SOURCE PASSAGE:

How to Calculate Wind Farm Wake Loss Factor

Wake losses are one of the largest and most uncertain deductions applied to wind farm energy yield assessments. Every turbine extracts momentum from the atmosphere, leaving a slower, more turbulent wake that reduces power production for downwind machines. Developers, lenders, and owners need a transparent wake loss factor so bank models, performance guarantees, and operations dashboards reflect the physics behind array layout choices.

This walkthrough focuses on the Jensen (also called Park) wake model because it offers a balance between aerodynamic fidelity and computational tractability. You will see how to define wake loss factor precisely, catalogue the inputs, derive the equations, implement a deterministic calculation, and validate outputs against supervisory control and data acquisition (SCADA) evidence. We also reference complementary workflows such as the Wind Turbine Capacity Factor Calculator and the flexibility valuation guide to show how wake analysis connects with portfolio revenue planning.

Definition and analytical context

Wake loss factor (sometimes called wake loss percentage) is the fractional reduction in aerodynamic power experienced by a downstream turbine relative to the free-stream wind available before any turbines disturb the flow. Formally, it compares the cube of the wake-affected wind speed to the cube of the undisturbed wind speed because wind turbine power is proportional to the third power of velocity within the operational range. The result is typically expressed as a percentage deficit, where 0% indicates no wake loss and 100% indicates total flow stagnation.

The metric underpins energy production estimates, array optimisation, and availability guarantees. Developers include wake loss factors within pre-construction energy yield assessments presented to investors. After commissioning, asset managers reconcile actual production against wake-adjusted baselines to attribute underperformance to controllable factors. Because wake behaviour depends on turbine spacing, terrain-induced turbulence, and rotor aerodynamics, consistent methodology is essential when benchmarking projects in different regions or when negotiating power purchase agreements that rely on expected net energy.

Collected data entries:
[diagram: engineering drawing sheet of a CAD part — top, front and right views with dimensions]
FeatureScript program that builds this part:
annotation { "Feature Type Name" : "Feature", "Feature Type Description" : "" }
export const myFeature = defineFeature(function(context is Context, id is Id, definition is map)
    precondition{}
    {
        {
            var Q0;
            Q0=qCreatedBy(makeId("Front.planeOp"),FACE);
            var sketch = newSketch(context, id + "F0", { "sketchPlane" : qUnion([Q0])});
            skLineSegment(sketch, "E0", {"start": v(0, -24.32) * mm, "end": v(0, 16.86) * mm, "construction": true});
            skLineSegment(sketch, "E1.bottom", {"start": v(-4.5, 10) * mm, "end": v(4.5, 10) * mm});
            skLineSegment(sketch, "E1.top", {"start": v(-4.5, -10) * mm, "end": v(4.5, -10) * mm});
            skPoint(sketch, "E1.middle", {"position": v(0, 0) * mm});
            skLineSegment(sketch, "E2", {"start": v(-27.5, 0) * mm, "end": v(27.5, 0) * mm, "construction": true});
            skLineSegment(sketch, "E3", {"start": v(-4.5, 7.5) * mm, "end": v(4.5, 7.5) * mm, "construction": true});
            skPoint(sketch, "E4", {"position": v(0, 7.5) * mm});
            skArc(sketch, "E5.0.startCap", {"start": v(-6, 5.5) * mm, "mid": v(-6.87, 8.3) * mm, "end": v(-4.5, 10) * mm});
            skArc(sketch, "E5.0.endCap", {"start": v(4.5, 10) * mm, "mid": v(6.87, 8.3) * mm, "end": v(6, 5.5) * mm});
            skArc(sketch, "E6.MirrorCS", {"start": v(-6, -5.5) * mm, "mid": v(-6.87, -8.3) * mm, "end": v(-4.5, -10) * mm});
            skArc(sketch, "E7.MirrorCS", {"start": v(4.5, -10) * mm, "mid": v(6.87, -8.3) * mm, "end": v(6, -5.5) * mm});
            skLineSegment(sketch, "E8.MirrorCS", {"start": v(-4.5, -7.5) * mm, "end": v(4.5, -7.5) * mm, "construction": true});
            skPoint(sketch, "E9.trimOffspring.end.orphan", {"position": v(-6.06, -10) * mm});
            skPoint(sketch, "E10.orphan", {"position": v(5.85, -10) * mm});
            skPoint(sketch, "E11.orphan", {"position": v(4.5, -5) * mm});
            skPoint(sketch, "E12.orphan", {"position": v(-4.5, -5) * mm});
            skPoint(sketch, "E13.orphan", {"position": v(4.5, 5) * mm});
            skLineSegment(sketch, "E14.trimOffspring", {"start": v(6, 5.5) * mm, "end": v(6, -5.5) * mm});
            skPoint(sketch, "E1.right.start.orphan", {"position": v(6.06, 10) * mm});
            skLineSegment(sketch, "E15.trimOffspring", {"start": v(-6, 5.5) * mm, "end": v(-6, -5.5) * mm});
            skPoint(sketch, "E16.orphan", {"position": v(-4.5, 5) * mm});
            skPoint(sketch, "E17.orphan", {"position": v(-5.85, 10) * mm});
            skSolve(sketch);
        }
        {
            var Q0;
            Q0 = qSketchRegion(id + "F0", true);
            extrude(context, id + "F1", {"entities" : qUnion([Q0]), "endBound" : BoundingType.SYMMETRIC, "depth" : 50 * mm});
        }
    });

EXERCISE DESCRIPTION: Copy out the full wake loss factor text, word for word.

SOLUTION FOR THIS EXERCISE:
How to Calculate Wind Farm Wake Loss Factor

Wake losses are one of the largest and most uncertain deductions applied to wind farm energy yield assessments. Every turbine extracts momentum from the atmosphere, leaving a slower, more turbulent wake that reduces power production for downwind machines. Developers, lenders, and owners need a transparent wake loss factor so bank models, performance guarantees, and operations dashboards reflect the physics behind array layout choices.

This walkthrough focuses on the Jensen (also called Park) wake model because it offers a balance between aerodynamic fidelity and computational tractability. You will see how to define wake loss factor precisely, catalogue the inputs, derive the equations, implement a deterministic calculation, and validate outputs against supervisory control and data acquisition (SCADA) evidence. We also reference complementary workflows such as the Wind Turbine Capacity Factor Calculator and the flexibility valuation guide to show how wake analysis connects with portfolio revenue planning.

Definition and analytical context

Wake loss factor (sometimes called wake loss percentage) is the fractional reduction in aerodynamic power experienced by a downstream turbine relative to the free-stream wind available before any turbines disturb the flow. Formally, it compares the cube of the wake-affected wind speed to the cube of the undisturbed wind speed because wind turbine power is proportional to the third power of velocity within the operational range. The result is typically expressed as a percentage deficit, where 0% indicates no wake loss and 100% indicates total flow stagnation.

The metric underpins energy production estimates, array optimisation, and availability guarantees. Developers include wake loss factors within pre-construction energy yield assessments presented to investors. After commissioning, asset managers reconcile actual production against wake-adjusted baselines to attribute underperformance to controllable factors. Because wake behaviour depends on turbine spacing, terrain-induced turbulence, and rotor aerodynamics, consistent methodology is essential when benchmarking projects in different regions or when negotiating power purchase agreements that rely on expected net energy.